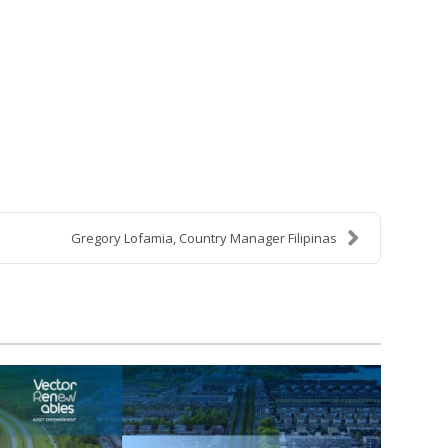
Gregory Lofamia, Country Manager Filipinas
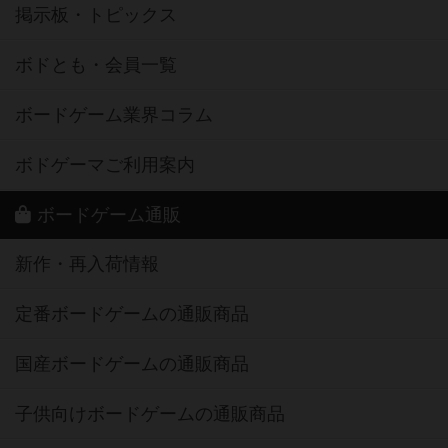
掲示板・トピックス
ボドとも・会員一覧
ボードゲーム業界コラム
ボドゲーマご利用案内
ボードゲーム通販
新作・再入荷情報
定番ボードゲームの通販商品
国産ボードゲームの通販商品
子供向けボードゲームの通販商品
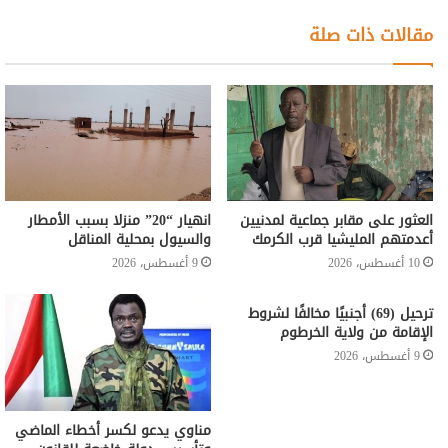
مقالات ذات صلة
العثور على مقابر جماعية لمدنيين
انهيار “20” منزلا بسبب الأمطار
أعدمتهم المليشيا قرب الكرمك
والسيول بمحلية المناقل
10 أغسطس، 2026
9 أغسطس، 2026
ترحيل (69) أجنبيًا مخالفًا لشروط
الإقامة من ولاية الخرطوم
9 أغسطس، 2026
مناوي يدعو لكسر أخطاء الماضي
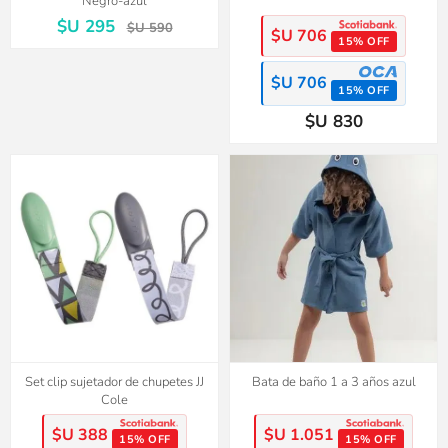
Negro-azul
$U 295
$U 590
$U 706
15% OFF
$U 706
15% OFF
$U 830
Set clip sujetador de chupetes JJ
Bata de baño 1 a 3 años azul
Cole
$U 388
$U 1.051
15% OFF
15% OFF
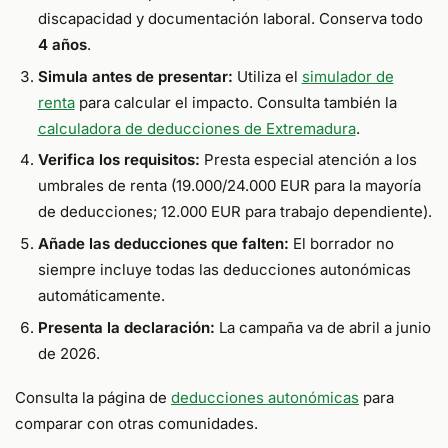
discapacidad y documentación laboral. Conserva todo
4 años
.
Simula antes de presentar:
Utiliza el
simulador de
renta
para calcular el impacto. Consulta también la
calculadora de deducciones de Extremadura
.
Verifica los requisitos:
Presta especial atención a los
umbrales de renta (19.000/24.000 EUR para la mayoría
de deducciones; 12.000 EUR para trabajo dependiente).
Añade las deducciones que falten:
El borrador no
siempre incluye todas las deducciones autonómicas
automáticamente.
Presenta la declaración:
La campaña va de abril a junio
de 2026.
Consulta la página de
deducciones autonómicas
para
comparar con otras comunidades.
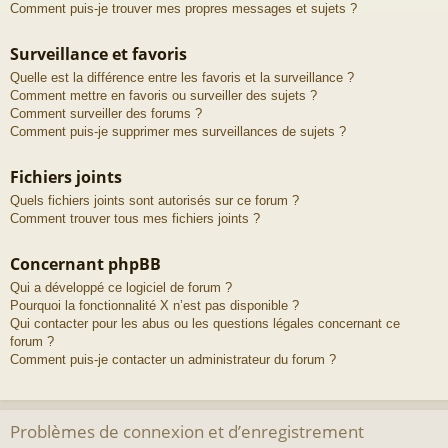
Comment puis-je trouver mes propres messages et sujets ?
Surveillance et favoris
Quelle est la différence entre les favoris et la surveillance ?
Comment mettre en favoris ou surveiller des sujets ?
Comment surveiller des forums ?
Comment puis-je supprimer mes surveillances de sujets ?
Fichiers joints
Quels fichiers joints sont autorisés sur ce forum ?
Comment trouver tous mes fichiers joints ?
Concernant phpBB
Qui a développé ce logiciel de forum ?
Pourquoi la fonctionnalité X n’est pas disponible ?
Qui contacter pour les abus ou les questions légales concernant ce
forum ?
Comment puis-je contacter un administrateur du forum ?
Problèmes de connexion et d’enregistrement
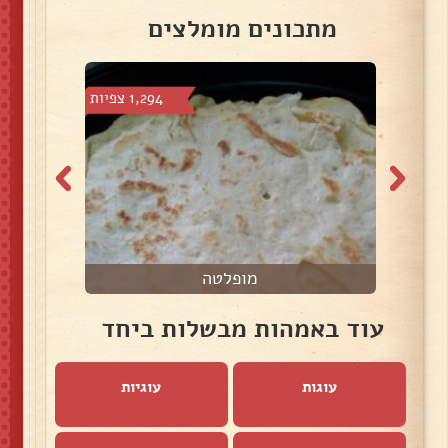
מתכונים מומלצים
צפיות
1,294 צפיות
מופלטה
ר
עוד באמהות מבשלות ביחד
עוגות
עוגיות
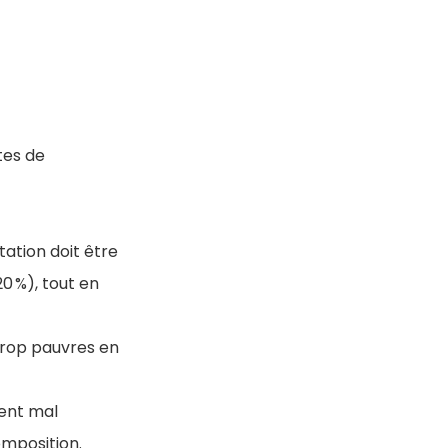
tes de
tation doit être
0 %), tout en
trop pauvres en
vent mal
composition.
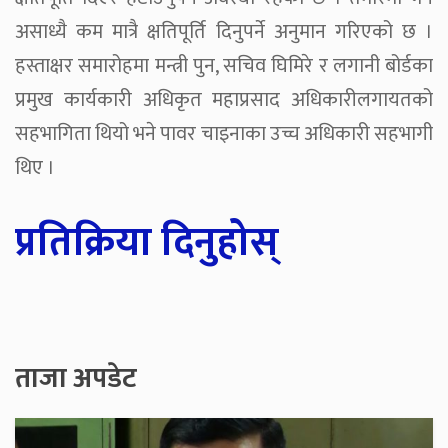
असाध्यै कम मात्रै क्षतिपूर्ति दिनुपर्ने अनुमान गरिएको छ ।
हस्ताक्षर समारोहमा मन्त्री पुन, सचिव घिमिरे र लगानी बोर्डका
प्रमुख कार्यकारी अधिकृत महाप्रसाद अधिकारीलगायतको
सहभागिता थियो भने पावर चाइनाका उच्च अधिकारी सहभागी
थिए ।
प्रतिक्रिया दिनुहोस्
ताजा अपडेट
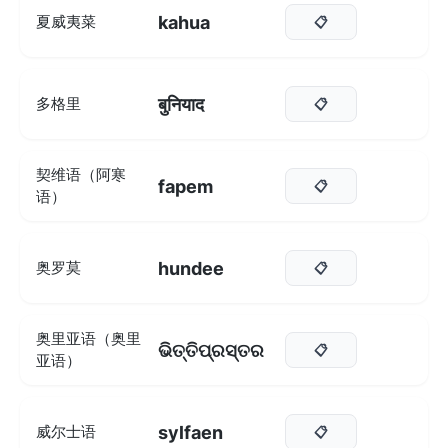
kahua
夏威夷菜
📋
बुनियाद
多格里
📋
契维语（阿寒
fapem
📋
语）
hundee
奥罗莫
📋
奥里亚语（奥里
ଭିତ୍ତିପ୍ରସ୍ତର
📋
亚语）
sylfaen
威尔士语
📋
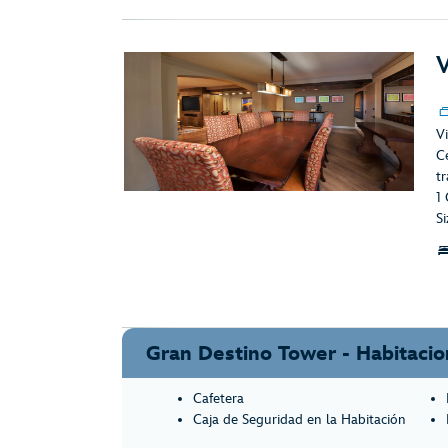
V
Vi
C
t
1
Si
Gran Destino Tower - Habitacio
Cafetera
Caja de Seguridad en la Habitación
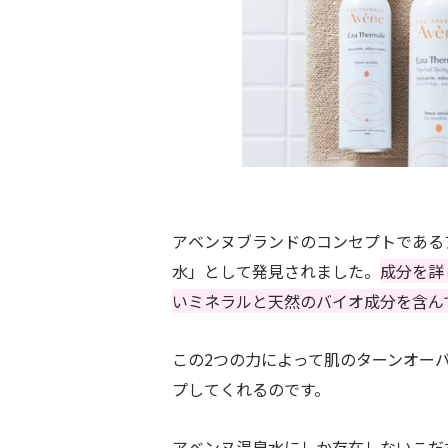
アベンヌブランドのコンセプトであるア
水」として発見されました。
成分を詳
いミネラルと天然のバイオ成分を含ん
この2つの力によって肌のターンオー
プしてくれるのです。
アベンヌ温泉水にしか存在しないこだ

■ **Task prompt**: Wherever the word "joints" appears in the entries above, copy that line.

■ **Task answer**:
Fichiers joints
Quels fichiers joints sont autorisés sur ce forum ?
Comment trouver tous mes fichiers joints ?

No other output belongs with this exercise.